Tuesday, June 12, 2012

Government jobs have been recession-proof

In their column America's Hidden Austerity Program, Ben Polak and Peter Schott make the following observations:

    But there is something historically different about this recession and its aftermath: in the past, local government employment has been almost recession-proof. This time it’s not. Going back as long as the data have been collected (1955), with the one exception of the 1981 recession, local government employment continued to grow almost every month regardless of what the economy threw at it. [emphasis added]

To some commentators, the loss of government jobs during the current recession has been an argument in favor of sending more money to the states to hire or retain more government workers. In fact, Polak and Schott's findings are a remarkable confirmation of my Thesis 1:

    Government always gets bigger and more centralized.

That is, in the past local government employment has been, generally speaking, recession-proof and immune to any kind of job reductions.

As I have already done in many blog posts, let me describe the cycle of ever-increasing government borrowing and spending once again:

    Hard times hit. Government engages in Keynesian stimulus. Good times return. Government does not withdraw the Keynesian stimulus because political and legal pressures from government unions prevent it from doing so and because, during good times, there is no incentive to borrow and spend less. Thus, a new permanent plateau of government employment, government borrowing, and government spending is achieved.

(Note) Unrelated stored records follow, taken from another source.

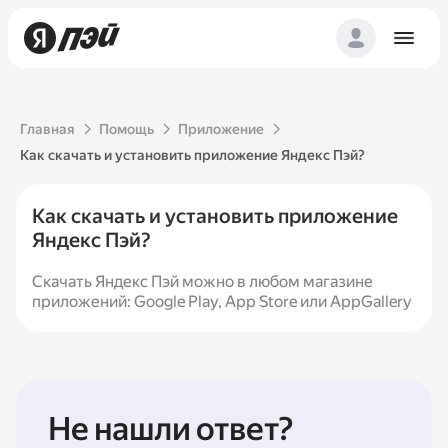
Главная
Помощь
Приложение
Как скачать и установить приложение Яндекс Пэй?
Как скачать и установить приложение
Яндекс Пэй?
Скачать Яндекс Пэй можно в любом магазине
приложений: Google Play, App Store или AppGallery
Не нашли ответ?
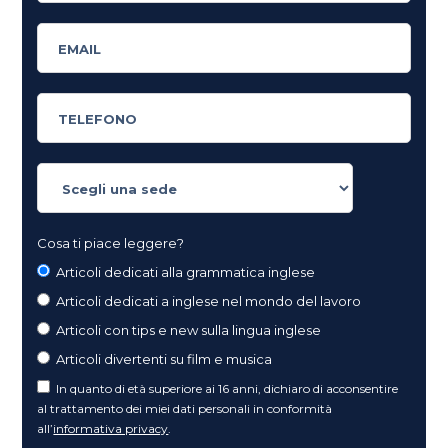
Cosa ti piace leggere?
Articoli dedicati alla grammatica inglese
Articoli dedicati a inglese nel mondo del lavoro
Articoli con tips e new sulla lingua inglese
Articoli divertenti su film e musica
In quanto di età superiore ai 16 anni, dichiaro di acconsentire
al trattamento dei miei dati personali in conformità
all’
informativa privacy
.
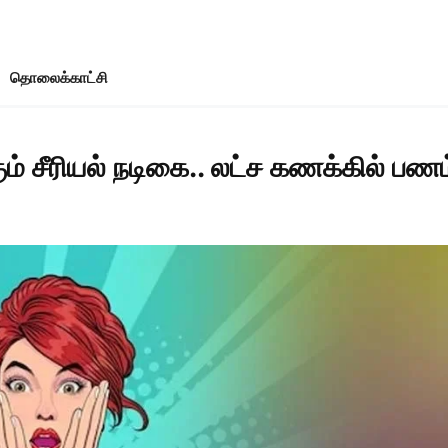
தொலைக்காட்சி
கும் சீரியல் நடிகை.. லட்ச கணக்கில் ப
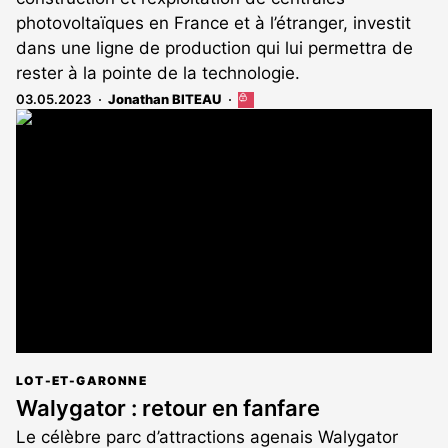
photovoltaïques en France et à l’étranger, investit
dans une ligne de production qui lui permettra de
rester à la pointe de la technologie.
03.05.2023
Jonathan BITEAU
Cet
article
est
réservé
aux
abonnés
LOT-ET-GARONNE
Walygator : retour en fanfare
Le célèbre parc d’attractions agenais Walygator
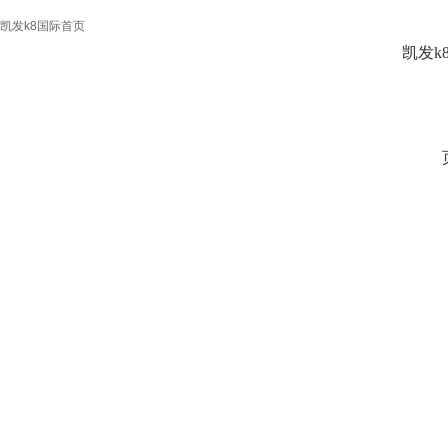
凯发k8国际首页
凯发k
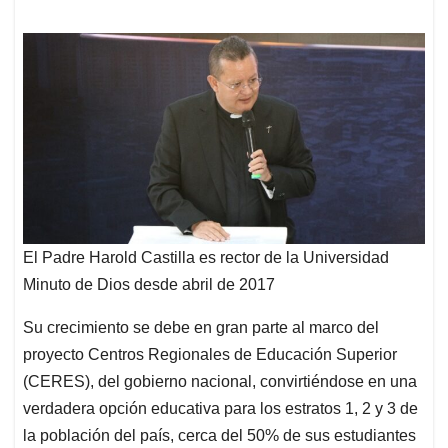
El Padre Harold Castilla es rector de la Universidad
Minuto de Dios desde abril de 2017
Su crecimiento se debe en gran parte al marco del
proyecto Centros Regionales de Educación Superior
(CERES), del gobierno nacional, convirtiéndose en una
verdadera opción educativa para los estratos 1, 2 y 3 de
la población del país, cerca del 50% de sus estudiantes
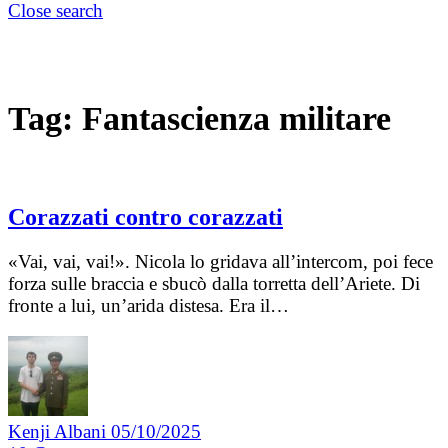
Close search
Tag:
Fantascienza militare
Corazzati contro corazzati
«Vai, vai, vai!». Nicola lo gridava all’intercom, poi fece
forza sulle braccia e sbucò dalla torretta dell’Ariete. Di
fronte a lui, un’arida distesa. Era il…
Kenji Albani
05/10/2025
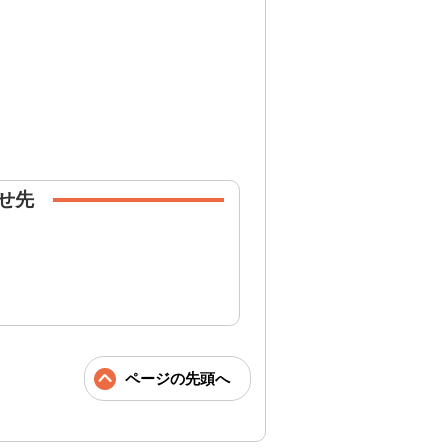
せ先
ページの先頭へ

This is why since 1955 there has never been a significant reduction in the number of government employees come rain or come shine.

This cycle repeats itself over and over again with government becoming more burdened by debt with each iteration, more enfeebled by that burden, and less able to deliver a potent, effective stimulus during hard times. Finally, the government reaches the point of exhaustion: it still is obligated to pay all the financial commitments it has made (for example, in the form of high salaries, pensions, and benefits to workers and retirees in government unions), but it cannot borrow anymore (for example, because its debt rating has gone to junk, as has California's). At this point, when recession strikes, the only alternative state and local governments have is to cut back on the number of current employees since they cannot cut back on salary levels or on pension and benefit payments.

Thus, the fact that we have reached the point where government is cutting back on government employees is not an argument in favor of having the federal government pump more money into supporting government jobs, rather it is a sign that state and local governments have reached the point of exhaustion, the point where their borrowing and spending is unsustainable. To give more money to states to hire more government employees would simply transmit the disease at the state and local level to the Federal level.

The only real solution to the problems at the state and local levels is to pass reforms to curb the growth of salaries and the cost of pensions and benefits for government union workers. This is precisely what Republican governors like Mitch Daniels, Chris Christie, and Scott Walker are doing, saving jobs in the process. President Obama and the Democrats and Keynesians, on the other hand, would rather centralize and federalize the disastrous spiral of ever increasing borrowing and spending that has brought our state and local governments to the brink of disaster.